そこまで罵倒されていれば(音楽篇)

承前*1

濱田某のAKB48本に対する山形浩生*2のような徹底的にdisりまくりの書評を読むと、却って興味が湧いて、立ち読みくらいはしてやろうじゃねぇかという気になってくることもあり得る。
さて、村上春樹は『意味がなければスイングはない*3の中で、「ウィントン・マルサリスの音楽はなぜ(どのように)退屈なのか?」と題してウィントン・マルサリスを論じている。つまりdisっているわけだ。これに刺戟されて、マルサリスを試聴くらいはしてやろうじゃねぇかと思った人はどれくらいいるのだろうか。

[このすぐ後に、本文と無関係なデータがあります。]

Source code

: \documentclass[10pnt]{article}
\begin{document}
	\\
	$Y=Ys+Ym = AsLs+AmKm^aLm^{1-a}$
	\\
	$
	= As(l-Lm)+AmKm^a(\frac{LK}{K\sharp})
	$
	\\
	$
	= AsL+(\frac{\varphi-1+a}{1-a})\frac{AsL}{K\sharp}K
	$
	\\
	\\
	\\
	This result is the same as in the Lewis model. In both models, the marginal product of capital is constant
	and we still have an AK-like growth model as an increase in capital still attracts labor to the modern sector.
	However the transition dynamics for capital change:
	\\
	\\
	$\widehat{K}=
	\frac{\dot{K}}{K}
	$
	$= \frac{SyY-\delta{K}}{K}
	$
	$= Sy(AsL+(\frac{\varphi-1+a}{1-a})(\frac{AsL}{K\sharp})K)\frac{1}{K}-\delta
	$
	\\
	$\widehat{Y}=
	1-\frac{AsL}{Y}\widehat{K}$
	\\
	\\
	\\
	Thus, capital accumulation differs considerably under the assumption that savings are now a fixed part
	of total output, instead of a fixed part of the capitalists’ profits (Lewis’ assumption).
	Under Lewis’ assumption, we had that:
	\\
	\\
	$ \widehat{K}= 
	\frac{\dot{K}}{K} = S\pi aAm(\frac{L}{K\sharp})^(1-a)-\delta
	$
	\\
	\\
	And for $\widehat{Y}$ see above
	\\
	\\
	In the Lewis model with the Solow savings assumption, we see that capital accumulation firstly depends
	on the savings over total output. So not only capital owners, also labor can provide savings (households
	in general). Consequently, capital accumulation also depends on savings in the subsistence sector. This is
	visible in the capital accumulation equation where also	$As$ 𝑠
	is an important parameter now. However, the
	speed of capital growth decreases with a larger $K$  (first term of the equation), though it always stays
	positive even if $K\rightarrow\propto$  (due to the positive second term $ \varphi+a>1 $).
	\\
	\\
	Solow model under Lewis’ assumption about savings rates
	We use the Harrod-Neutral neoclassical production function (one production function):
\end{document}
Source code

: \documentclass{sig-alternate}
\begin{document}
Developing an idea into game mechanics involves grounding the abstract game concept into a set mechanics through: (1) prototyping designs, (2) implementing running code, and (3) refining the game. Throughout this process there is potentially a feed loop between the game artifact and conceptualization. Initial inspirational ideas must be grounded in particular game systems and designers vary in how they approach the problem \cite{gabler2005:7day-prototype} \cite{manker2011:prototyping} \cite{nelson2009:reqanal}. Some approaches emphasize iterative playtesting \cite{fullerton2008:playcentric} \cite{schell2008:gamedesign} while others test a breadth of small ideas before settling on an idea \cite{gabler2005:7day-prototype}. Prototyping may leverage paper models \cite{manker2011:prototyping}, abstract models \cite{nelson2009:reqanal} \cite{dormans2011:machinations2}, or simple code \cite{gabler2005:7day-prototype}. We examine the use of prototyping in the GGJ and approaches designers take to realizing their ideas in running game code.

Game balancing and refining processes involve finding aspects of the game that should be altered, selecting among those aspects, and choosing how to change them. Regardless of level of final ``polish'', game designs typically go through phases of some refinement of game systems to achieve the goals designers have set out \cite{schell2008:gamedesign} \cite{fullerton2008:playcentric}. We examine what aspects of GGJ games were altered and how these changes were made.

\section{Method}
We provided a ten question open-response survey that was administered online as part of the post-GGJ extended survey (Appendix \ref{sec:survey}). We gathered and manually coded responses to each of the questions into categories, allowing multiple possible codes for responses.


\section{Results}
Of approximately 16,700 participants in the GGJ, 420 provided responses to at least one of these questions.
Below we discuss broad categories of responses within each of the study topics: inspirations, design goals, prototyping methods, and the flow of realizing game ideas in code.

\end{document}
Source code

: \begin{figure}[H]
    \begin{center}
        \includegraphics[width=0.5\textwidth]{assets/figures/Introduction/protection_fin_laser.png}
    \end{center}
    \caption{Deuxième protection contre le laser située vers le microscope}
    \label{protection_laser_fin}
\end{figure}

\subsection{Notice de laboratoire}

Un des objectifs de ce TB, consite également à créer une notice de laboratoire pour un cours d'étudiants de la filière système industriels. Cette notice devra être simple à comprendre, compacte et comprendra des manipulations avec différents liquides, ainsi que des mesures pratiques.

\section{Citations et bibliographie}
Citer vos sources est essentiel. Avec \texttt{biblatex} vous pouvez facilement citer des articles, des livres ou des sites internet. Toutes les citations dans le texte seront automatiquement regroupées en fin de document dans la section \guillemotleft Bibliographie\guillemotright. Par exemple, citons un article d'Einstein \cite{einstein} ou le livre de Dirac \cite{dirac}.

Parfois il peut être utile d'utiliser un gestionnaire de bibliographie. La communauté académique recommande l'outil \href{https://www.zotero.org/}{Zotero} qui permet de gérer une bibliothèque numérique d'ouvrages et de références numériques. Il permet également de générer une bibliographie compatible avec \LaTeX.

村上春樹の文章を読んで、エリック・クラプトンと組んだWynton Marsalis & Eric Clapton Play The Bluesを聴き直した。

意味がなければスイングはない (文春文庫)

意味がなければスイングはない (文春文庫)

Wynton Marsalis & Eric Clapton Play The Blues

Wynton Marsalis & Eric Clapton Play The Blues

さて、村上春樹

(前略)マルサリスは身にあった「容れ物」がないことには、前に進めないタイプの音楽家である。表現は悪いけれどヤドカリと同じで、しっかりした殻=ストラクチャーを手に入れてこそ、腕が存分に発揮できるタイプの人だ。(後略)(p.205)
と書いている。これと村上思想の文脈における「卵」と「壁」*4の関係は如何に?